▸ Data under study
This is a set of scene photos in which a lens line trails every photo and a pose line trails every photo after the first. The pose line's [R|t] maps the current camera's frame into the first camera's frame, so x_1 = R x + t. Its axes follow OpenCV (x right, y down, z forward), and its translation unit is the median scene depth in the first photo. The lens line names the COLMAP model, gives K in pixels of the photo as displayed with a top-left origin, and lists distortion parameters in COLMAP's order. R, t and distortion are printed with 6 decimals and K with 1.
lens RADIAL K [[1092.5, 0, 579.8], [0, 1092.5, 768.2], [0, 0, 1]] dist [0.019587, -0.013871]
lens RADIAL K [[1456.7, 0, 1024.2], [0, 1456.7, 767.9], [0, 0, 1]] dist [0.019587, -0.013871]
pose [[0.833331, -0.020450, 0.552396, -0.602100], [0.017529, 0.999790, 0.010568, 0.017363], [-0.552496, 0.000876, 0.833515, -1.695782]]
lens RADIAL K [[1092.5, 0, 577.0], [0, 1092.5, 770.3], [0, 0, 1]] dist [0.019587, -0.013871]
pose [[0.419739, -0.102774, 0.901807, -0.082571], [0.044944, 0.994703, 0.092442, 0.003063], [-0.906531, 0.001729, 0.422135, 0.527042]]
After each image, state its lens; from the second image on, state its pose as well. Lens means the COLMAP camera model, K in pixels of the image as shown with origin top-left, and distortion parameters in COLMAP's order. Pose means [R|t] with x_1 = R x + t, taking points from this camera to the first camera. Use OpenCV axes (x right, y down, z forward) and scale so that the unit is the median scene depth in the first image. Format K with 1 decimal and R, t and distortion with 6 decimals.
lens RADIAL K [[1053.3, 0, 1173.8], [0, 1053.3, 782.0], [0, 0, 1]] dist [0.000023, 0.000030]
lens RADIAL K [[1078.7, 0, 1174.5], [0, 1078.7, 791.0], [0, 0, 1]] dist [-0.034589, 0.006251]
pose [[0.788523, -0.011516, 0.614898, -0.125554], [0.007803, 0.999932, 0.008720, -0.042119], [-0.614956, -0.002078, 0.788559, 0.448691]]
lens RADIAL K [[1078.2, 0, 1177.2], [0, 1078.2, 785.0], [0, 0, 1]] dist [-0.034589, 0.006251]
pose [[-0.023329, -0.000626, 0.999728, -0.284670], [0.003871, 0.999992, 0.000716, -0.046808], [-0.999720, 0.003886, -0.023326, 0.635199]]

▸ Prompt
Can you format the stretch from the start of the entries through the line containing "0.001729, 0.422135, 0.527042]]" as a JSON list of strings, one string per line, with blank lines left out?

▸ Answer to the problem
[
  "This is a set of scene photos in which a lens line trails every photo and a pose line trails every photo after the first. The pose line's [R|t] maps the current camera's frame into the first camera's frame, so x_1 = R x + t. Its axes follow OpenCV (x right, y down, z forward), and its translation unit is the median scene depth in the first photo. The lens line names the COLMAP model, gives K in pixels of the photo as displayed with a top-left origin, and lists distortion parameters in COLMAP's order. R, t and distortion are printed with 6 decimals and K with 1.",
  "lens RADIAL K [[1092.5, 0, 579.8], [0, 1092.5, 768.2], [0, 0, 1]] dist [0.019587, -0.013871]",
  "lens RADIAL K [[1456.7, 0, 1024.2], [0, 1456.7, 767.9], [0, 0, 1]] dist [0.019587, -0.013871]",
  "pose [[0.833331, -0.020450, 0.552396, -0.602100], [0.017529, 0.999790, 0.010568, 0.017363], [-0.552496, 0.000876, 0.833515, -1.695782]]",
  "lens RADIAL K [[1092.5, 0, 577.0], [0, 1092.5, 770.3], [0, 0, 1]] dist [0.019587, -0.013871]",
  "pose [[0.419739, -0.102774, 0.901807, -0.082571], [0.044944, 0.994703, 0.092442, 0.003063], [-0.906531, 0.001729, 0.422135, 0.527042]]"
]